Hanefîler der ki: Böyle bir tehdit ancak vacibin terki hakkında söz konusudur. Diğer taraftan kurban kesmek, "kurban günü"denilmek suretiyle kurban kesme vaktinin kendisine izafe edildiği Allah'a yaklaştıncı bir ibadettir. Bunlar kurban kesmenin vacip olduğunu göstermektedir. Çünkü buradaki izafet, ihtisas dolayısıyladır. İhtisas da o günde kurbanın olmasına bağlıdır. Vücup ise, bütün insanlar açısından zahirde öyle bir şeyin varlığına götürür.

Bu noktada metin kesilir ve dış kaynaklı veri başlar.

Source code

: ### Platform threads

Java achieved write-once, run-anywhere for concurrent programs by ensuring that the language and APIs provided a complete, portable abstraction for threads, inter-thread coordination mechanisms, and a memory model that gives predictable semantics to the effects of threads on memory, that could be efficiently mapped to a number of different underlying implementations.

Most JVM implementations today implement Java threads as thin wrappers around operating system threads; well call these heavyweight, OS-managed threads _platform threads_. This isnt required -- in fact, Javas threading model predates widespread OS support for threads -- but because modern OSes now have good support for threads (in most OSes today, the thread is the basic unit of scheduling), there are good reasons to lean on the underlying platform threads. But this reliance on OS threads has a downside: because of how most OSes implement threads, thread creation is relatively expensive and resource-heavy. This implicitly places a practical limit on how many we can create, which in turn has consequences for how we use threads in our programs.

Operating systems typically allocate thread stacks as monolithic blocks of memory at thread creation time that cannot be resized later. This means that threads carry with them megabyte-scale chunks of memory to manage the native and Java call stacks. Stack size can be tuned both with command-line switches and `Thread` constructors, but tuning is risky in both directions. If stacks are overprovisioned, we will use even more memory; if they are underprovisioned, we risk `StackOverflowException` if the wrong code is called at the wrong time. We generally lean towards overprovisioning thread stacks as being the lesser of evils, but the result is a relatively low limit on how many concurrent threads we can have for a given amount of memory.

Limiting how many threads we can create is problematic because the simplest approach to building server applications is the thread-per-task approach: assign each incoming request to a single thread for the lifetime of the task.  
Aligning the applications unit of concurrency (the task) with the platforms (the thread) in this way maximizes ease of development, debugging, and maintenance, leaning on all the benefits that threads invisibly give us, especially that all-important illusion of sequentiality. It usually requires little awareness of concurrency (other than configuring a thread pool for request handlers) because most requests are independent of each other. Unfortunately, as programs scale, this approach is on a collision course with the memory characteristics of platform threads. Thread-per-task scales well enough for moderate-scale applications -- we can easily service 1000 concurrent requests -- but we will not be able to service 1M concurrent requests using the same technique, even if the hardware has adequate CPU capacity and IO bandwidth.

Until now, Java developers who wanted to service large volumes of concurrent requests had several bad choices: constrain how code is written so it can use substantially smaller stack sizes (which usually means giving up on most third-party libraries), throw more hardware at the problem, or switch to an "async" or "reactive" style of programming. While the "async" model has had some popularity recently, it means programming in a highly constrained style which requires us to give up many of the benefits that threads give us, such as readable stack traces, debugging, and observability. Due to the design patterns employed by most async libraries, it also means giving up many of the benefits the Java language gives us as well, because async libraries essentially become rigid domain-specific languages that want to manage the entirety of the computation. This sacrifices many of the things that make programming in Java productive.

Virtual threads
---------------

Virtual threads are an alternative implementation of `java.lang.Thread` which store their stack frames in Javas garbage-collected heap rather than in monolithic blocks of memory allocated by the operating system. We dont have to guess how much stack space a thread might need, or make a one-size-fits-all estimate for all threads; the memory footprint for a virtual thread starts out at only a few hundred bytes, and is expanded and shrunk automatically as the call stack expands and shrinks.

Cumhur ( şafi,maliki ve hanbeli)     gücü yetenin kurban kesmesinin sünnet olduğuna bir takım hadisleri delil göstermişlerdir: Bu hadislerden birisi Ümmü Seleme'nin rivayet ettiği şu hadistir: "Resulullah (a.s.) buyurdu ki: "Zilhicce'nin hilâlini görüp sizden her hangi birisi kurban kesmek isterse, saçlarını ve tırnaklarını kesmesin." (Buharî müstesna. Cemaat rivayet etmiştir. Neylü'l-Evtâr, V, 112.) Bu hadi s-i şerifte kurban kesmek, isteğe bağlı bırakılmıştır. İsteğe bağlı bırakmak ise vacip kılmaya aykırıdır.